Better now than later....

Regards, Mike


----------



## mlappin (Jun 25, 2009)

All depends on where you're at in Northern Indiana, some pretty flat ground around us. Around the home farm getting rid of water is a bigger concern than ever having to add any. You get closer to town and go a mile north and the water table is so high no basements allowed in new houses. If you must have a basement they place it as deep as a crawl space is allowed then haul dirt in and build up around the basement walls. A mile the other direction and irrigation rules. The glaciers did some mighty funny things around here, one property we farm we keep adding drainage tile while across the road they keep adding pivots. Another friend in New Carlisle has hills so steep he's had an anhydrous tank or two roll over.

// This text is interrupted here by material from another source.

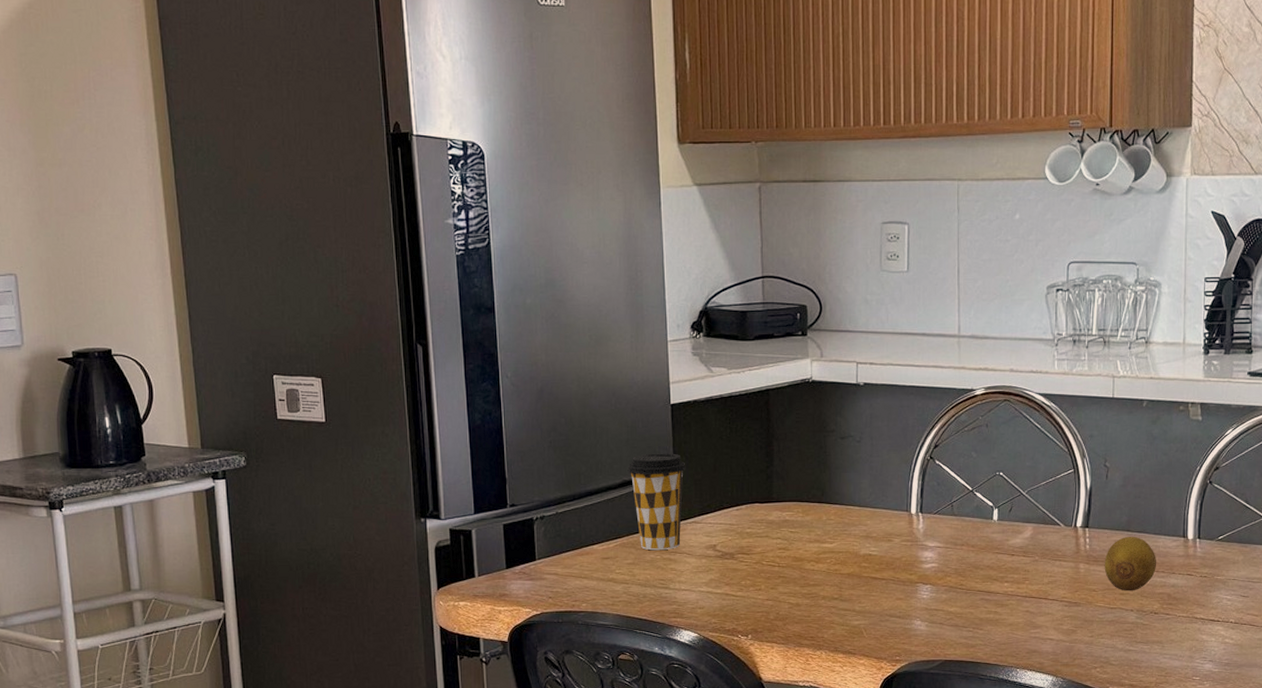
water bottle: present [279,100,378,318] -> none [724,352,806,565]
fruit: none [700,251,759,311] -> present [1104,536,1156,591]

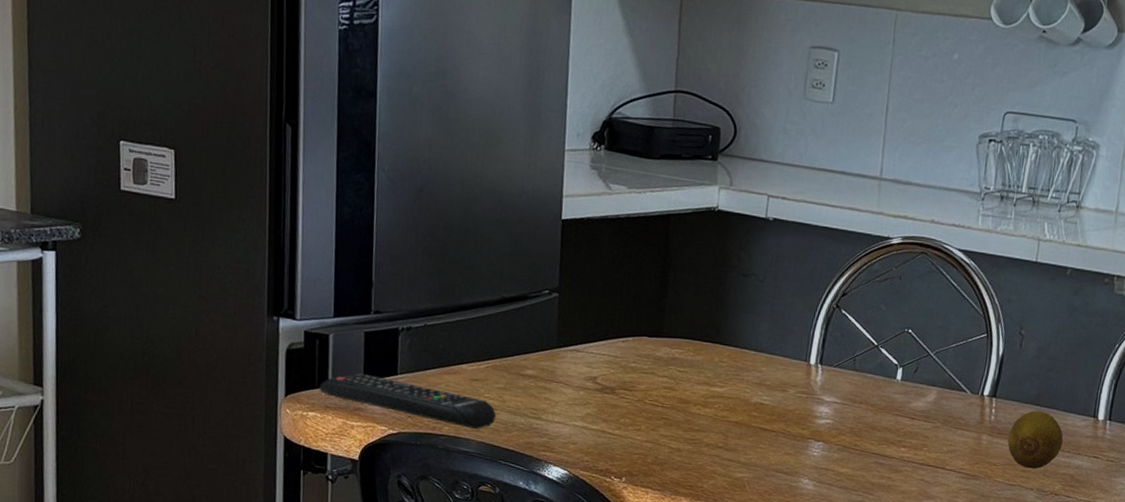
remote control: none [467,561,629,603] -> present [319,372,497,429]
coffee cup: present [627,453,686,551] -> none [507,271,572,377]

The trees add a whole new challenge to getting hay to dry, especially later in the year.


----------



## slowzuki (Mar 8, 2011)

Yup, its a whole lot easier to grow trees here than farm. Can't hardly stop the trees from growing. Cut them back every year but they keep coming.


----------



## Teslan (Aug 20, 2011)

mlappin said:


> All depends on where you're at in Northern Indiana, some pretty flat ground around us. Around the home farm getting rid of water is a bigger concern than ever having to add any. You get closer to town and go a mile north and the water table is so high no basements allowed in new houses. If you must have a basement they place it as deep as a crawl space is allowed then haul dirt in and build up around the basement walls. A mile the other direction and irrigation rules. The glaciers did some mighty funny things around here, one property we farm we keep adding drainage tile while across the road they keep adding pivots. Another friend in New Carlisle has hills so steep he's had an anhydrous tank or two roll over.
> 
> The trees add a whole new challenge to getting hay to dry, especially later in the year.


I was very near Shipshewana. They pivots on my friends farm and he has a basement.


----------



## mlappin (Jun 25, 2009)

Teslan said:


> I was very near Shipshewana. They pivots on my friends farm and he has a basement.


Not a lot of deep muck in that direction if I recall. Here they dig 20 or 30 deep to mine the muck out for potting soil of all things. Let it fill with water and build houses around it later


----------